The Raiders appear to have the quarterback in Carr. He has started every game, and if Carrie, the cornerback, who got beat often enough, said he learned something, so did we about Carr. He’s poised. He’s aggressive. And he has a fantastic arm. Hey, on the third play from scrimmage he unloaded a 77-yard beauty to Andre Holmes for a touchdown. Shades of Peyton Manning.

“I thought our quarterback made some big plays,” said Sparano. He also made some mistakes, getting called for intentional grounding and then in the last minute, on a meticulous drive that seemed destined to produce a game-tying field goal, throwing a ball to the Charger 10 that was intercepted, ending not only a chance for victory but also a record.

Since the merger of the mid 1960s, the only rookies to throw four touchdown passes without an interception in a game were Robert Griffin III and Trent Edwards.

“He’s getting better and better,” said Sparano of Carr, who played collegiately at Fresno State. "On that first touchdown, they came with pressure, we expected the pressure, the guys handled it pretty well, but Derek kept through the progression and getting the ball to the right guy. That’s progress.

“The play at the end of the game, it’s second and very short (1 yard), we felt like we’d make the first down, took a shot and that kid (Jason Verrett, also a rookie, from Fairfield, about 35 miles from the Coliseum) made a great play.”

Chargers quarterback Philip Rivers, as expected, made a ton of great plays. He threw three touchdown passes and has 15 in six games, with only two interceptions.

“We thought about blitzing him,” Sparano said about Rivers. “We blitzed him a couple of times early. We got to him a couple of different ways, but with Philip, as I said earlier in the week, if you don’t tackle him he’s a guy that buys time. He’s going to hurt you in those situations, and he hurt us in one or two of those situations today. You have to pick your poison a little bit with him.”

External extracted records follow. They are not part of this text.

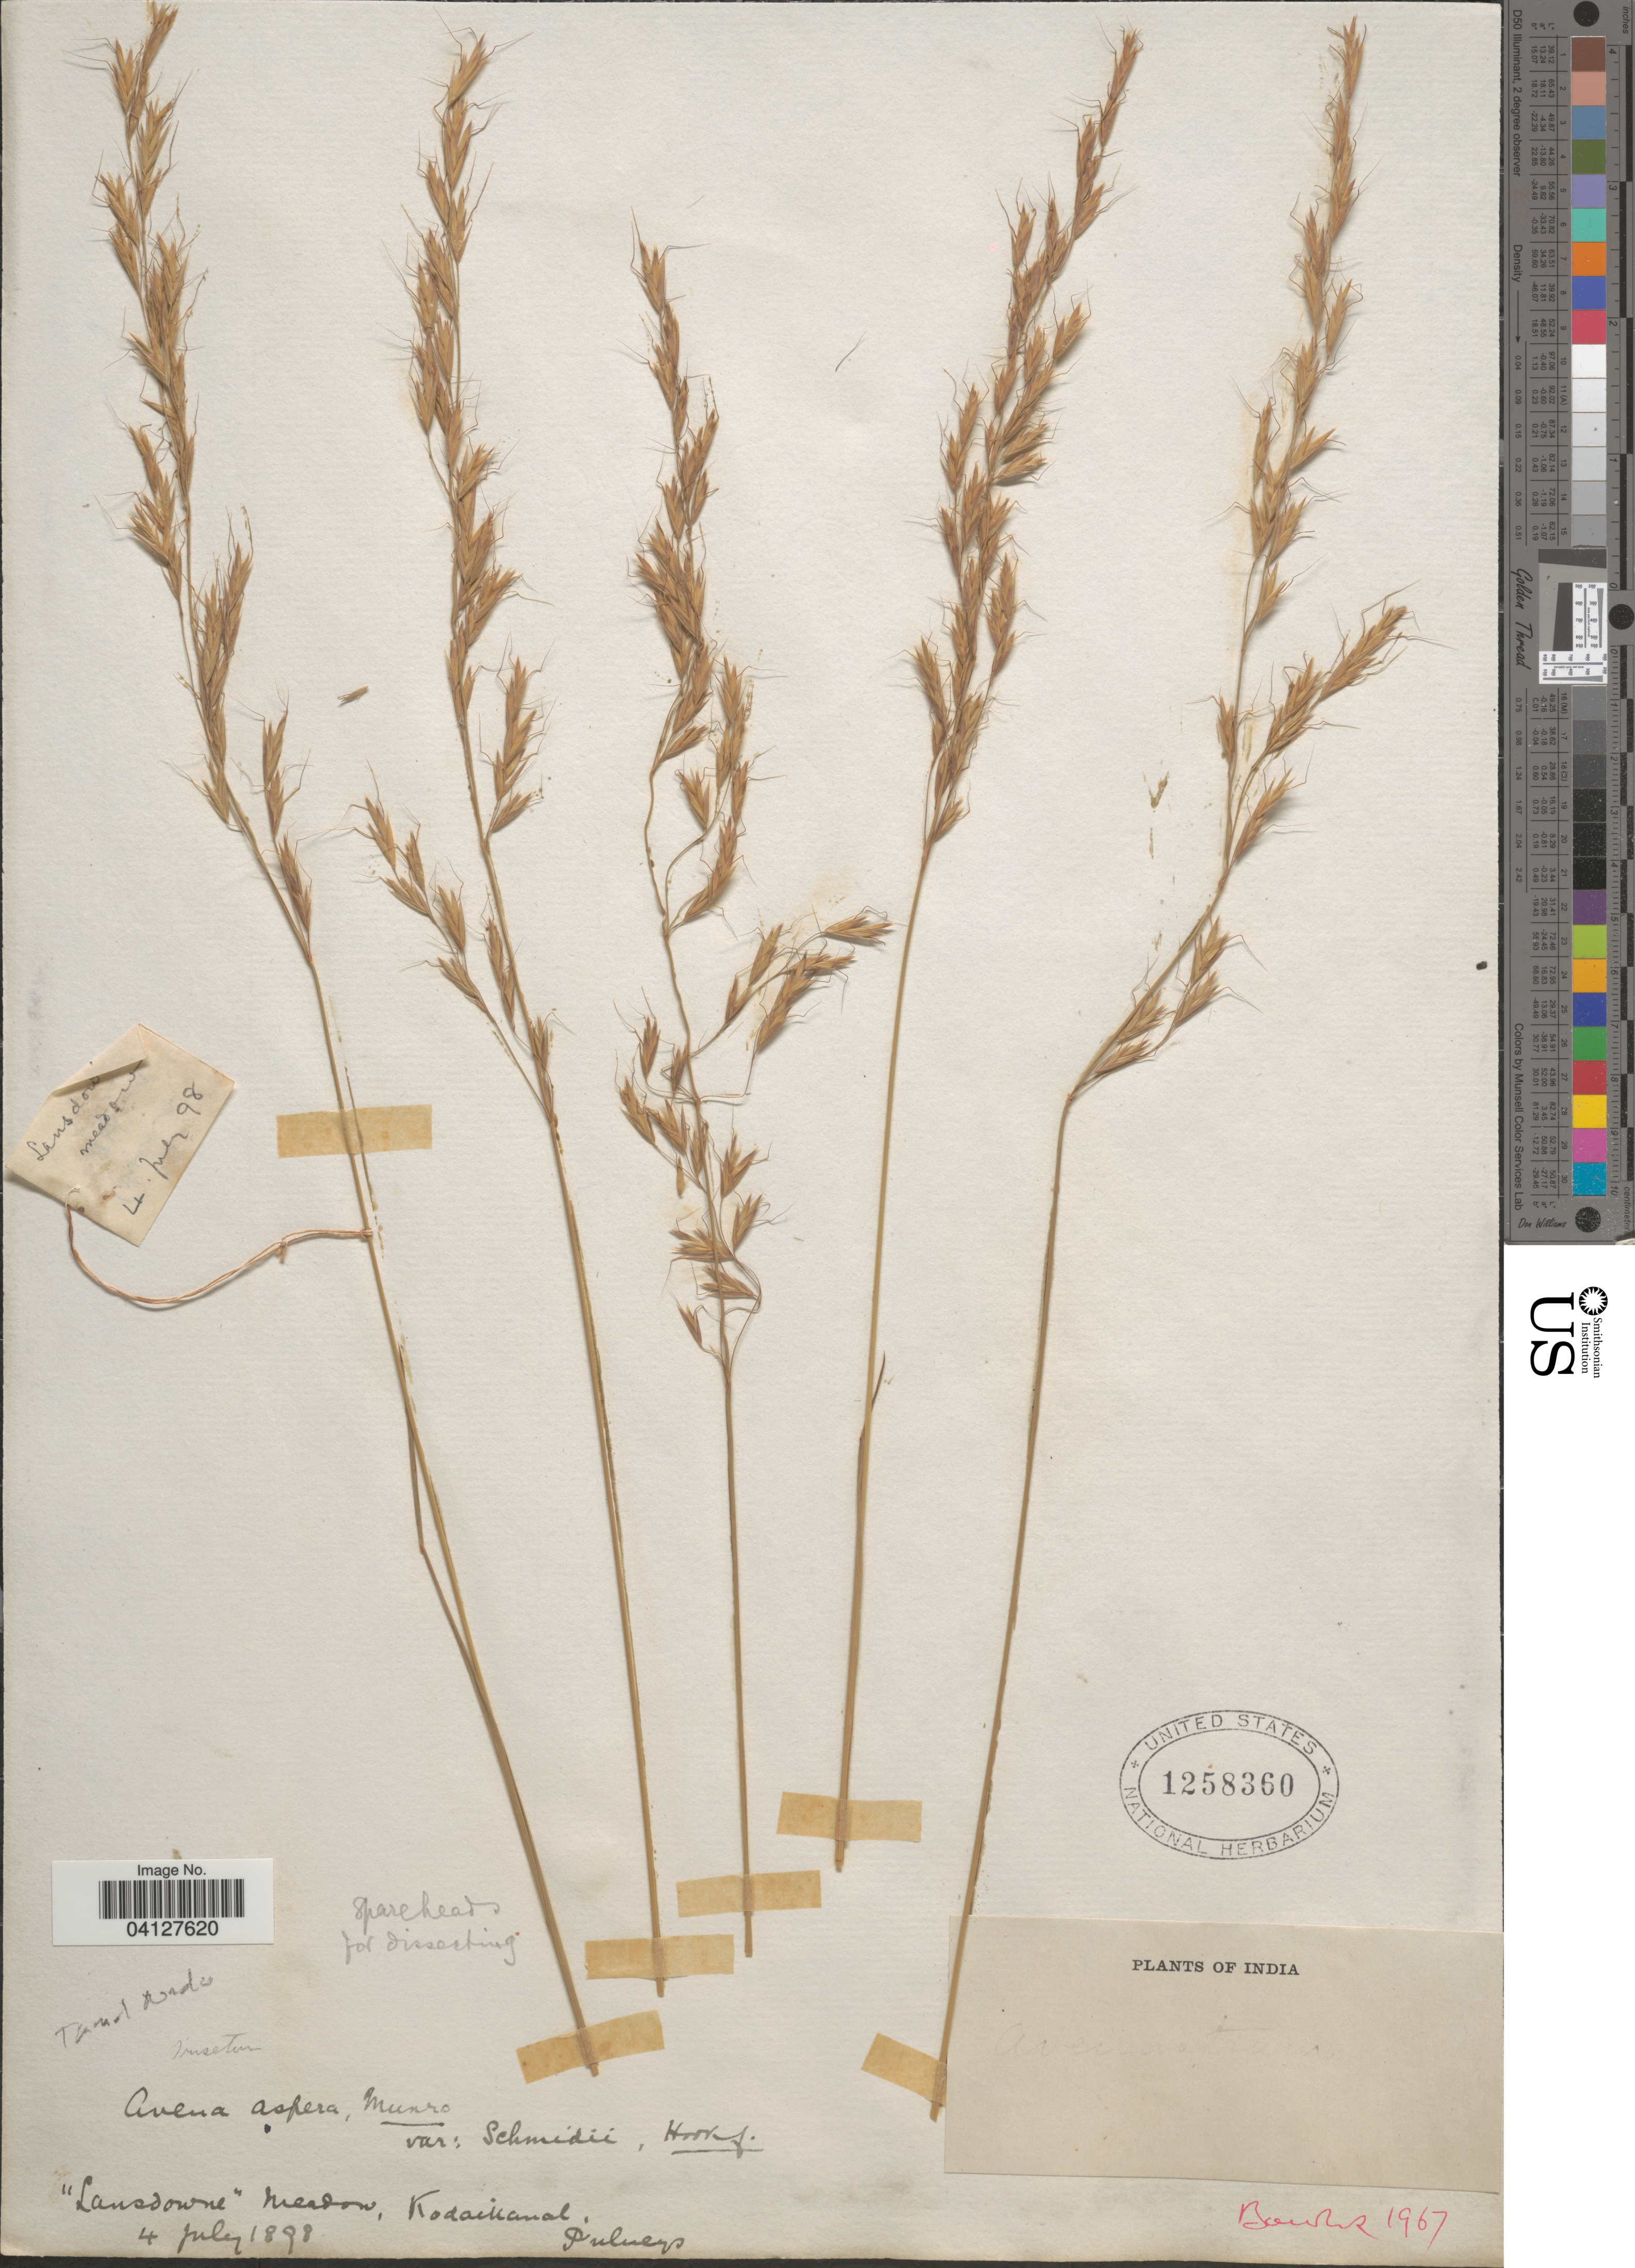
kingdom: Plantae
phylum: Tracheophyta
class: Liliopsida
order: Poales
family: Poaceae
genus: Avena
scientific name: Avena aspera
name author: Munro ex Thwaites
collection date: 1898-07-04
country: India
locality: Lansdowne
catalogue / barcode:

They’ll find no antidote in Carson Palmer of Arizona, next week’s opponent. The Cardinals are 4-1, and Palmer, who was with the Raiders three years ago, has recovered from his injuries.

“That’s the best team in the league according to some,” Sparano said of the Cardinals, and then switching to San Diego, “That’s one of the best teams out there today, and our kids played hard. We have to be in these kind of football games and finally one of these kind of games. That’s how we turn this thing around.”

They turn it around by shutting down the opponent, by playing the sort of defense the Raiders have not displayed for years.

Carrie could be part of that renaissance.

“His impact,” Sparano said of Carrie, ”was in two areas. I felt him challenging the ball on defense. I felt him around the ball. And then on special teams, on kickoffs (3 for 85 yards) and the punt returns, he really did a nice job.

“Look at TJ. Look at (rookie linebacker) Khalil Mack flying around and Gabe Jackson and these kids. It’s a good place to be right now.”

Did he mean for the Raiders or, as was the case for the Chargers and their dominant time of possession, the opposition? For Oakland there weren’t enough stops. And at 0-5, there certainly aren’t enough wins.